-- The problem --
Please copy out word for word everything in the corruption-probe article from "Some overseas media" down to "of Ma’s relatives.".

-- Exercise text --
# # # # #

Corporate Dispute Linked to Corruption Probes

A corporate dispute between state-owned and its largest shareholder, real estate company Beijing Zenith Holdings Co., has been linked to ongoing corruption investigations and the political power struggles that may be fueling them. Shai Oster and Keith Zhai report for Bloomberg:

The mutual recriminations involve allegations of corruption, denied on both sides, and reported links to powerful political backers under investigation for wrongdoing. The case illustrates how President Xi Jinping’s anti-corruption crusade is spilling over into business disputes. The Communist Party warned last month that political cliques and their corrupt business ties wouldn’t be tolerated.

“The anti-corruption campaign is the golden opportunity for companies, especially the state-run firms, to tarnish their business opponents or even political rivals,” said Zhang Ming, political science professor at Renmin University in Beijing. “The anti-graft fight in China is not yet institutionalized, but is a system based on public reporting. So it’s really easy to be used by the public as a weapon to target anyone they want.” [Source]

The “powerful political backers” that have been publicly linked to Founder include former deputy minister of state security Ma Jian and Ling Jihua, former aide to Hu Jintao, both of whom are under investigation. Cary Huang reports for the South China Morning Post on Ma’s case:

Some overseas media reports said the Ma probe was connected to Zhou [Yongkang]’s case, but sources told the Post the investigation was tied to an inquiry into the top management of the Founder Group, a Peking University-owned technology conglomerate. Ma is believed to be close to the company’s chief executive, Li You, who allegedly financed hugely profitable securities trades carried out by one of Ma’s relatives.

Ma made his last public appearance on December 7 in a visit to Pakistan.

# # # # #

-- Collected material --
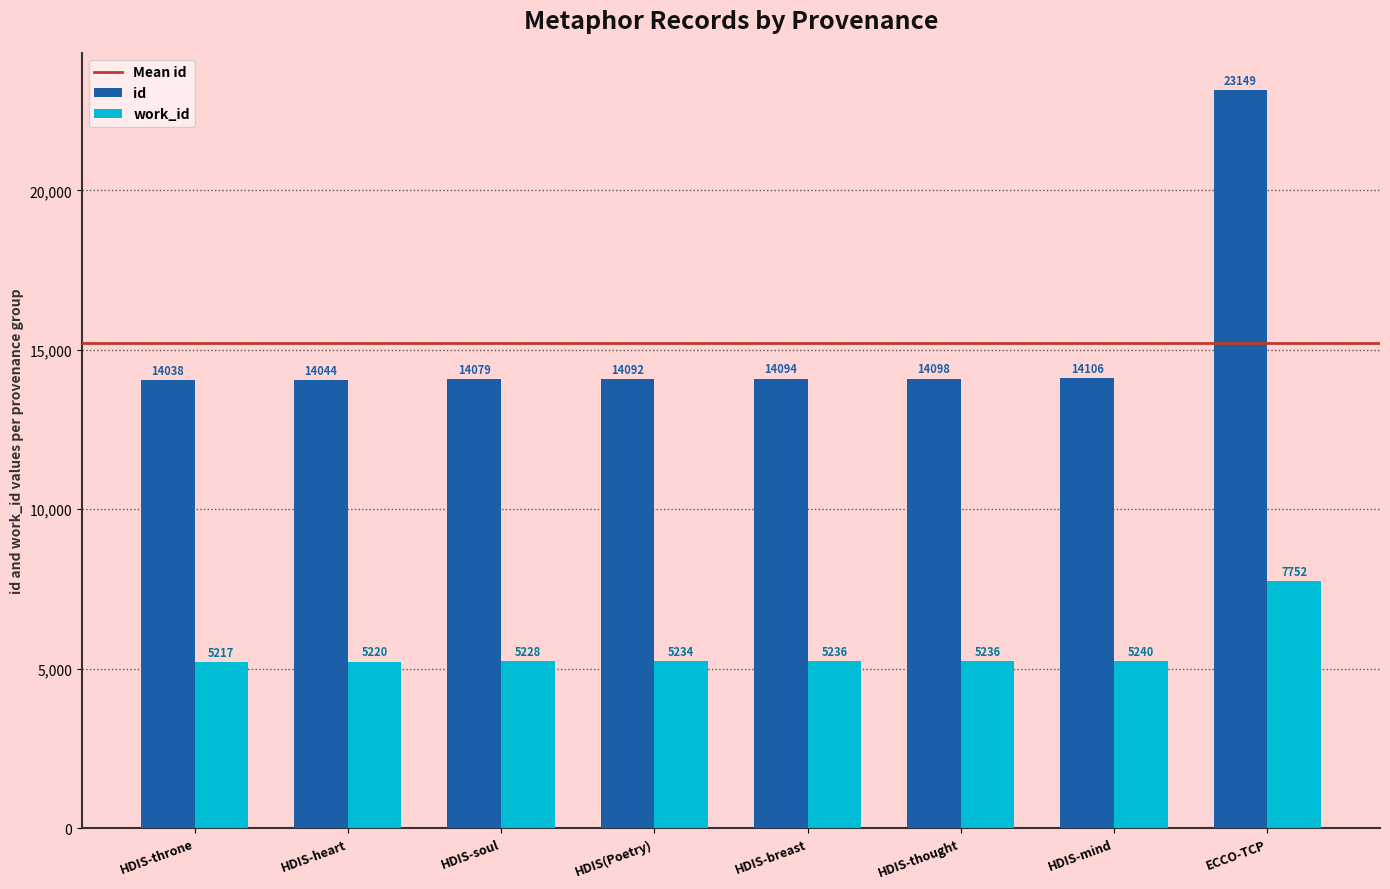

What is the minimum value for id?

14038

# # # # #

-- Answer below --
Some overseas media reports said the Ma probe was connected to Zhou [Yongkang]’s case, but sources told the Post the investigation was tied to an inquiry into the top management of the Founder Group, a Peking University-owned technology conglomerate. Ma is believed to be close to the company’s chief executive, Li You, who allegedly financed hugely profitable securities trades carried out by one of Ma’s relatives.